Or, cynical politics at its finest.
If you follow the state legislature closely, you may recall that before the last session, a bill, (HB22) — sponsored by Mary Margaret Oliver, 82nd; Michele Henson, 86th; Howard Mosby, 83rd; and Dar’shun Kendrick, 93rd — was introduced to halt the incorporation of any new cities in DeKalb. More accurately, it rendered any new city movement dead on arrival because of new, onerous requirements. That idea fell flat.
In March, during the session, SB270 — sponsored by Fran Millar, 40th — was introduced to provide for a referendum on the City of Lakeside. A group from that community came together, held meetings, took donations and completed a feasibility study. A study by the Carl Vinson Institute of Government* (at UGA) showed that a City of Lakeside is feasible with no tax increases.

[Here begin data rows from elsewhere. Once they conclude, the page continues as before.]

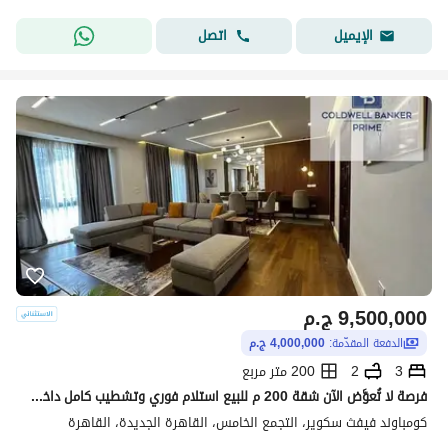
اتصل
الإيميل
9,500,000
ج.م
الدفعة المقدّمة:
4,000,000 ج.م
3
2
200 متر مربع
فرصة لا تُعوَّض الآن شقة 200 م للبيع استلام فوري وتشطيب كامل داخل كمبوند فيفث سكوير المراسم، الجولدن سكوير، التجمع الخامس القاهره الجديده 3 غرف
كومباوند فيفث سكوير، التجمع الخامس، القاهرة الجديدة، القاهرة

HB22 was going nowhere fast. Enter HB665, allowing for the creation of a City of Briarcliff or Tucker or Muddy Waters. Oddly enough, HB665 was sponsored by Mary Margaret Oliver-82nd, the same legislator who submitted HB22 that would have halted all new cityhood movements. Even stranger, HB665 just proposes to create “a new municipality”. Contrast that with SB270 which states clearly a proposal for the City of Lakeside.
Why would anyone who felt strongly enough to file a bill to halt new cities in DeKalb file another bill to start “a new municipality” in the very same session?
Folks, this is cynical politics at its best. HB665 was a Trojan Horse that used the hope for a new city as the “gift”. Once inside the cityhood debate, Briarcliff could be pitted against Lakeside. Throw in a dose of conflict with Tucker and, from the outside, it looks like chaos.
Now, with Operation Muddy Waters firmly underway, the AJC published this article: “Calls growing for pause in cityhood movement.” That was the plan all along. That was the stated goal of HB22 and the unwritten goal of HB665. That sure is some interesting maneuvering.*For more than 85 years, the Carl Vinson Institute of Government has worked with public officials throughout Georgia and around the world to improve governance and people’s lives. From Georgia’s early days as a largely agrarian state with a modest population to its modern-day status as a national and international force in business, industry, and politics with a population of almost 10 million, the Institute has helped state and local government leaders navigate change and forge strong directions for a better Georgia.